If you run the following code in any environemnt:

def choose_action(self, state):

    state = torch.from_numpy(state).float().to(self.policy_network.device)

    logits = self.policy_network(state)
    probs = self.softmax(self.policy_network(state))

    policy_dist = Categorical(logits = logits)
    policy_probs = Categorical(probs = probs)

    action = policy_dist.sample()
    action_p = policy_probs.sample()

    log_prob = policy_dist.log_prob(action)
    lgp = policy_probs.log_prob(action_p)

    return action.cpu().numpy(), action_p.cpu().numpy(), log_prob, lgp

where “state” is a torch.tensor.from_numpy, then “action” and “action_p” are different! In the same step you get “action = 0” but “action_p = 1”, which is not possible, because the action in the same step must be the same.

I other words: I would expect that action and action_p contain the same sampled value (“0” or “1”) since are samped from two different distributions but calculated with the same input data.
Or am I wrong?

Thanks

Here the network policy_network:

import torch.nn.functional as F
import torch.optim as optimizer
import torch.nn as nn
import torch
import os

class ReinforceNetwork(nn.Module):

def __init__(self, input_dims, layers, n_actions, lr, directory, name, gpu):

    super(ReinforceNetwork, self).__init__()

    self.input_dims = input_dims
    self.layers = layers
    self.n_actions = n_actions
    self.lr = lr
    self.directory = directory
    self.name = name
    self.gpu = gpu

    self.checkpoint_file = os.path.join(self.directory, self.name + "_0" + ".pth")
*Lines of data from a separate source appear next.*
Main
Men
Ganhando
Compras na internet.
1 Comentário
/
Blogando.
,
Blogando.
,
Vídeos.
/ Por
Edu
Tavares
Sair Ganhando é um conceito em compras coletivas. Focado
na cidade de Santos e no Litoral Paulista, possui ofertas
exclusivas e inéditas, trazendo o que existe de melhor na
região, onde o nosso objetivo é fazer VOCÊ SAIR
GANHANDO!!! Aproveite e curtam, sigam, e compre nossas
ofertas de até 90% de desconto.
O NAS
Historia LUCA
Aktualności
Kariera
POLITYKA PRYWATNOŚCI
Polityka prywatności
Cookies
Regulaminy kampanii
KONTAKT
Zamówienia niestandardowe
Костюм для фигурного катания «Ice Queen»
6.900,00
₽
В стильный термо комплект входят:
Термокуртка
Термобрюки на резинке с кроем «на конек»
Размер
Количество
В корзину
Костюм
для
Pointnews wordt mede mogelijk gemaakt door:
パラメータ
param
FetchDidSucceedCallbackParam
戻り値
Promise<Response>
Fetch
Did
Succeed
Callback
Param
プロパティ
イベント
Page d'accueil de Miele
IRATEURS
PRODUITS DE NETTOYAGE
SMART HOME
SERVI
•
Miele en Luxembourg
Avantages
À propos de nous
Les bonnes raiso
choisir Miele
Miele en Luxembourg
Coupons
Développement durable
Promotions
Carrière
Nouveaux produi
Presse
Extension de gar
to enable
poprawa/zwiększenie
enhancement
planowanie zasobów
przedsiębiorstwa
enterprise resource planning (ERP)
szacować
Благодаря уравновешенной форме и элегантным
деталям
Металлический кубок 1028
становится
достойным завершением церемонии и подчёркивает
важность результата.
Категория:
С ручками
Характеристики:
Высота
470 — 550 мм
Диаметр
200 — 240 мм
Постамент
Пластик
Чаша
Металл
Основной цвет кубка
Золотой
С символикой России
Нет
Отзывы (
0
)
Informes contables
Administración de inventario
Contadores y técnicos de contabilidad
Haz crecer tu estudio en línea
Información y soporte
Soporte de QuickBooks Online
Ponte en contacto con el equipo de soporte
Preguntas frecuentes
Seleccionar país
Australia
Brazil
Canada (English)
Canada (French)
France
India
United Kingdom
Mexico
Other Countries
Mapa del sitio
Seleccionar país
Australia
    self.fc1 = nn.Linear(in_features = self.input_dims, out_features = self.layers[0])
    self.fc2 = nn.Linear(in_features = self.layers[0], out_features = self.layers[1])
    self.mu = nn.Linear(in_features = self.layers[1], out_features = n_actions)

    self.relu = nn.ReLU()

    self.optimizer = optimizer.Adam(params = self.parameters(), lr = self.lr)

    self.device = torch.device(f"cuda:{self.gpu}" if torch.cuda.is_available() else "cpu")
    self.to(self.device)

def forward(self, state):

    state = self.fc1(state)
    state = F.leaky_relu(state)
    state = self.fc2(state)
    state = F.leaky_relu(state)
    mu = self.mu(state)

    return mu

vmoens · January 28, 2024, 12:21pm

By definition a sample is a pseudo random number from the distribution. Even from the same distribution, two successive samples should have a different value (except in degenerate cases or by chance, like getting two six after throwing a dice twice)

wilhelm · January 28, 2024, 12:38pm

Ah, ok!
BUT my code is not wrong, right?
I can sample from a distribution using logits or probs (the latter after the softmax operation), right?

vmoens · January 28, 2024, 12:42pm

Yes both options are valid, rule of thumbs is that logits are more numerically stable but otherwise things should be ok!